Letter: Entering the USA | PostIndependent.com

Letter: Entering the USA

If I break into your house it is called “illegal entry” because it is against the law for me to do so. If you come across any border of the United States of America without USA-demanded documentation it is illegal entry because it is against the law of our country.

My parents were legal immigrants during the 1920s and this is the process that was demanded of them before they could enter the United States of America. First of all they applied in their native country because the USA had an annual quota system (i.e., X numbers of French, Y numbers of British, X number’s of Germans and so on).

Then if you got into that quota while still in your native country, you had to submit to a physical, produce a letter that was an offer of employment in the USA, and finally you had to have a legal, notarized document stating that a specific U.S. citizen would be responsible for your health care, food, clothing and shelter costs if you couldn’t pay them yourself.

The American taxpayers were not responsible for providing for you. Once you arrived at Ellis Island, you had to produce the sponsor letter, the letter of an offer of employment and pass the same physical that you took in your native country. Why?
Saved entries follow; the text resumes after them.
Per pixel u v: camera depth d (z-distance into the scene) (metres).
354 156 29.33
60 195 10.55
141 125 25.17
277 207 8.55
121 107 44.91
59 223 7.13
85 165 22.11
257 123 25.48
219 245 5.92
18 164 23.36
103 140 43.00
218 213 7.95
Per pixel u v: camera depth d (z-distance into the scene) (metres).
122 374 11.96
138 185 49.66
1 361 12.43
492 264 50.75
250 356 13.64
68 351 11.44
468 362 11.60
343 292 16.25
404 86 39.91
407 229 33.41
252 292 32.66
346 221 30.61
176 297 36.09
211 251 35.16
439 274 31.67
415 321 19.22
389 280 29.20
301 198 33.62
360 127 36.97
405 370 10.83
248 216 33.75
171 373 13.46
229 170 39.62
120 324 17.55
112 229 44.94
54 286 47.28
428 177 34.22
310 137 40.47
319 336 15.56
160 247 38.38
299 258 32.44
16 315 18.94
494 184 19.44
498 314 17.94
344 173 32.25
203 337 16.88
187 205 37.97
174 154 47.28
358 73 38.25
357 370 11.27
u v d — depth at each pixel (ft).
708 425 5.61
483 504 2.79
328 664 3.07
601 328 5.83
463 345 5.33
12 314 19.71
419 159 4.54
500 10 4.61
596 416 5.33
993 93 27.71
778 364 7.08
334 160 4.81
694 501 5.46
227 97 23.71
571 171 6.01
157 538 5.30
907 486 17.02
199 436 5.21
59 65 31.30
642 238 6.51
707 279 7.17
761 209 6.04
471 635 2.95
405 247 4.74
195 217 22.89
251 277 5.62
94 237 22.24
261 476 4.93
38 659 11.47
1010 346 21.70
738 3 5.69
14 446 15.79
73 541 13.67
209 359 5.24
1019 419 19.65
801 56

Because if you could not meet these requirements you were denied entry to the USA, and the captain of the ship that brought you over was required by law, at his company’s expense. to take you back to your native country.

My parents were born in Germany, but they took their citizenship tests in English, driver’s license tests in English and voted on English-only ballots. There were no ballots in any other language. My brother and I were taught in public schools and universities in one language only — English.

The immigrants who entered legally had made an effort to get here and were for the most part very grateful for the opportunity. These immigrants and their successive generations are who made this great nation. I have never met a native-born American more appreciative of this country and patriotic than my parents, who had a point of reference on how life could be and often was for those living in other countries.